Geology vs. geography: Migration of Europeans into the British Isles from 10,000BCE onwards concentrates on land occupation and population expansion, which really doesn’t make a great deal of sense considering that population densities for hunter-gatherer and subsistence farming were not being exceeded in the lands emigrated from. By comparison with other areas of Western Europe Britain did not offer much in the way of farmable land even after deforestation so the overspill into virgin territory doesn’t appear to be that attractive as a proposition. The migration could have been driven by some other factor, such as the richness and diversity of usable deposits found in the region, many of which could have been brought to the surface by glaciation, albeit in small quantities (not in usable quantities perhaps but as indicators of what lies beneath). It is now suggested that the Roman occupation was for mineral resources, not land or food.
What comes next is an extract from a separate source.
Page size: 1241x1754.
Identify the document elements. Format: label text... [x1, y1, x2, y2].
For example: as bronze is an alloy of copper and tin, and Europe had few tin deposits, Britain then became more attractive for colonisation as without British tin western Europe would have remained in the Chalcolithic (aka Copper) Age and Britain Neolithic, and a consequence of this is Britain didn’t have an intermediate Chalcolithic step. While this explains the influx of Beaker people into Southern Britain from north-eastern Europe around 2500BCE, it could also indicate alternative reasons for Mesolithic and Neolithic colonisation of the area other than simple population drift. The question that poses is what prompted those early pre-Bronze Age peoples to look for rock and mineral deposits such as cassiterite (tin ore) in Britain in the first place, and the accepted answer there is alluvial and eluvial deposits, but what if glaciation initially played a part in bring those deposits to the surface (albeit locally around Devon & Cornwall perhaps)? Since the Mesolithic and Neolithic settlement areas of the British Isles are concentrated at the edges of the previously glaciated regions where glacier deposited erratics could be found without a great deal of excavation then this apparent correlation could more than just coincidence.
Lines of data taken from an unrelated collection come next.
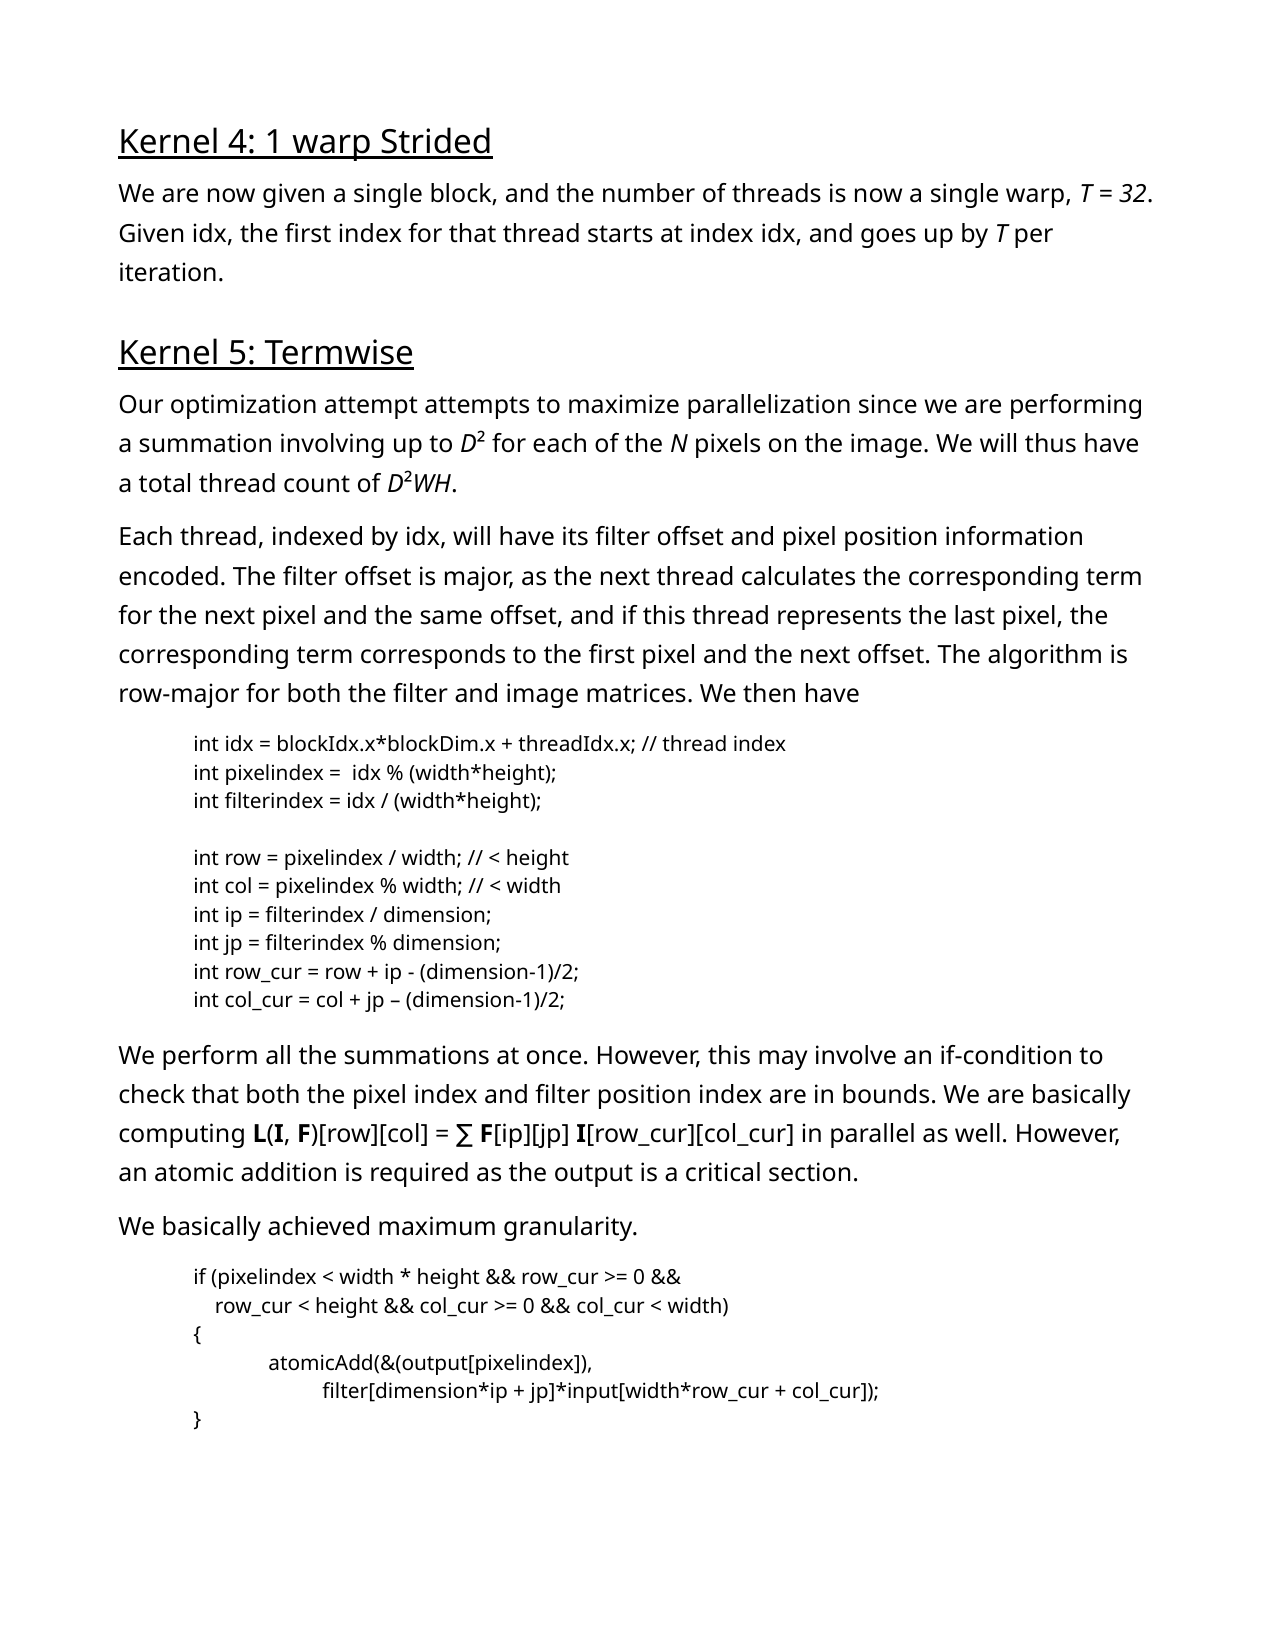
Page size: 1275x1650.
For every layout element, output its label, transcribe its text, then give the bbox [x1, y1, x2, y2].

text int idx = blockIdx.x*blockDim.x + threadIdx.x; // thread index [118, 729, 1157, 758]
subtitle Kernel 5: Termwise [118, 329, 1157, 374]
text int pixelindex = idx % (width*height); [118, 758, 1157, 786]
text row_cur < height && col_cur >= 0 && col_cur < width) [118, 1291, 1157, 1319]
text int col = pixelindex % width; // < width [118, 872, 1157, 900]
text int row = pixelindex / width; // < height [118, 843, 1157, 872]
text int filterindex = idx / (width*height); [118, 786, 1157, 815]
text Our optimization attempt attempts to maximize parallelization since we are performing a summation involving up to D² for each of the N pixels on the image. We will thus have a total thread count of D²WH. [118, 387, 1157, 499]
text We basically achieved maximum granularity. [118, 1209, 1157, 1243]
text atomicAdd(&(output[pixelindex]), [118, 1348, 1157, 1376]
text int row_cur = row + ip - (dimension-1)/2; [118, 957, 1157, 985]
text { [118, 1319, 1157, 1348]
text We are now given a single block, and the number of threads is now a single warp, T = 32. Given idx, the first index for that thread starts at index idx, and goes up by T per iteration. [118, 176, 1157, 288]
text int col_cur = col + jp – (dimension-1)/2; [118, 985, 1157, 1014]
text Each thread, indexed by idx, will have its filter offset and pixel position information encoded. The filter offset is major, as the next thread calculates the corresponding term for the next pixel and the same offset, and if this thread represents the last pixel, the corresponding term corresponds to the first pixel and the next offset. The algorithm is row-major for both the filter and image matrices. We then have [118, 519, 1157, 710]
text } [118, 1404, 1157, 1433]
text filter[dimension*ip + jp]*input[width*row_cur + col_cur]); [118, 1376, 1157, 1404]
text if (pixelindex < width * height && row_cur >= 0 && [118, 1262, 1157, 1291]
text int jp = filterindex % dimension; [118, 928, 1157, 957]
text int ip = filterindex / dimension; [118, 900, 1157, 928]
subtitle Kernel 4: 1 warp Strided [118, 118, 1157, 163]
text We perform all the summations at once. However, this may involve an if-condition to check that both the pixel index and filter position index are in bounds. We are basically computing L(I, F)[row][col] = ∑ F[ip][jp] I[row_cur][col_cur] in parallel as well. However, an atomic addition is required as the output is a critical section. [118, 1037, 1157, 1189]
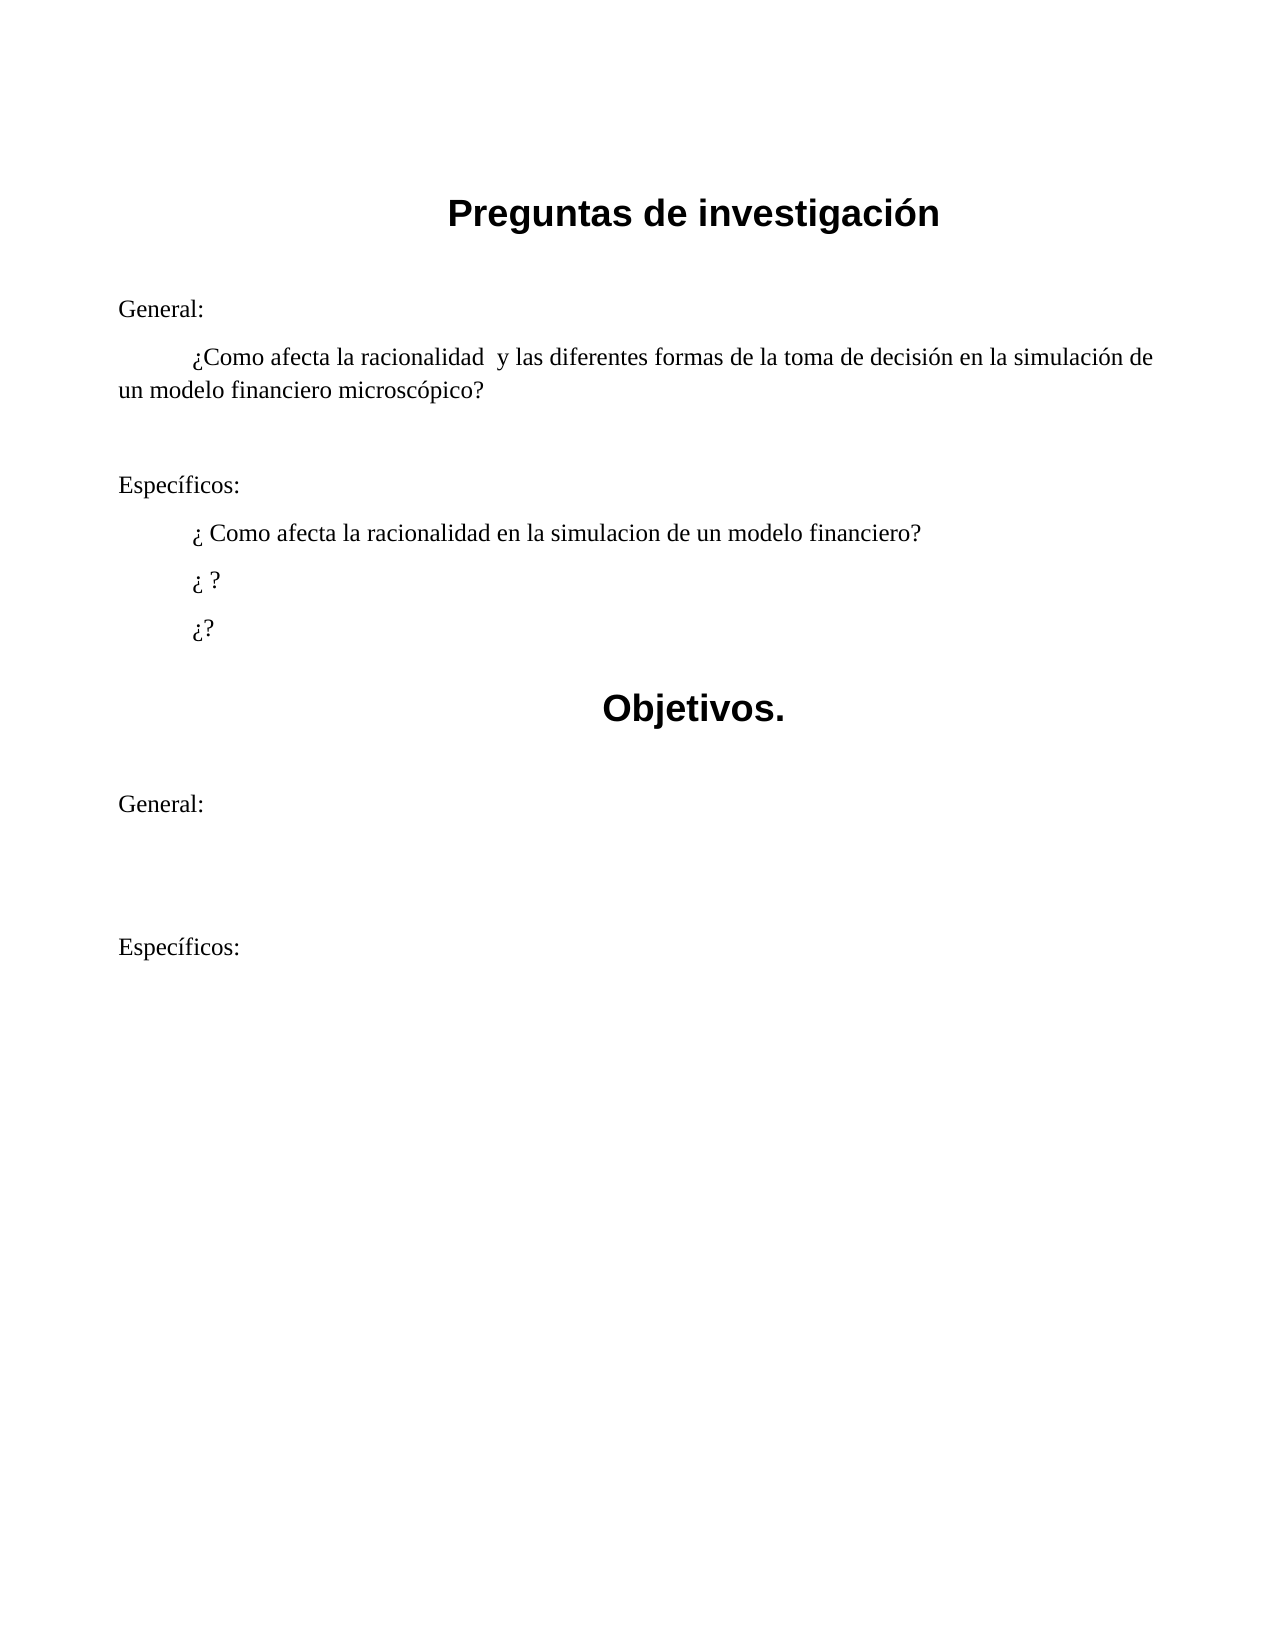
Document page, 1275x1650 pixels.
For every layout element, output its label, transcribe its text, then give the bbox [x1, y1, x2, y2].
Returning (briefly) to the topic of experimental archaeology: as this branch of science becomes more prevalent we should be more wary of any wider assertions made by it and using it. Tasks that seem impossible to modern thinking evidently weren’t impossible 5,000+ years ago so this gives us insights into how those tasks could have been done but they are not irrefutable proof of how they were done. Perhaps its real value is only in dispelling all the fanciful pseudo-scientific explanations that cloud any lay discussion on these subjects – the problem therein is when these small experimental exercises are extrapolated onto a larger scale and venture into the realms of speculative fiction and shaky science themselves (e.g. selecting data to fit an hypothesis rather than adjusting the hypothesis to fit all known data or relying on untestable assumptions of a social or religious nature).

TonyH said...

Dean, and others interested.

I'd recommend, if I may, purchase or viewing of the article in British Archaeology, Sept/Oct 2016, Number 150, pages 30 to 35. by Mike Parker Pearson: Beaker migrants - Force? Or Fantasy? - in which he "reports on behalf of a large team".

AG said...

A.G. Said Its difficult to see why having carefully selected and quarried your precious bluestone you would then dump it unseen within a barrow?

IF it came from Stonehenge it would be interesting to know what process the quarrymen/Barrow builders used to severely abrade this particular bluestone and why they did?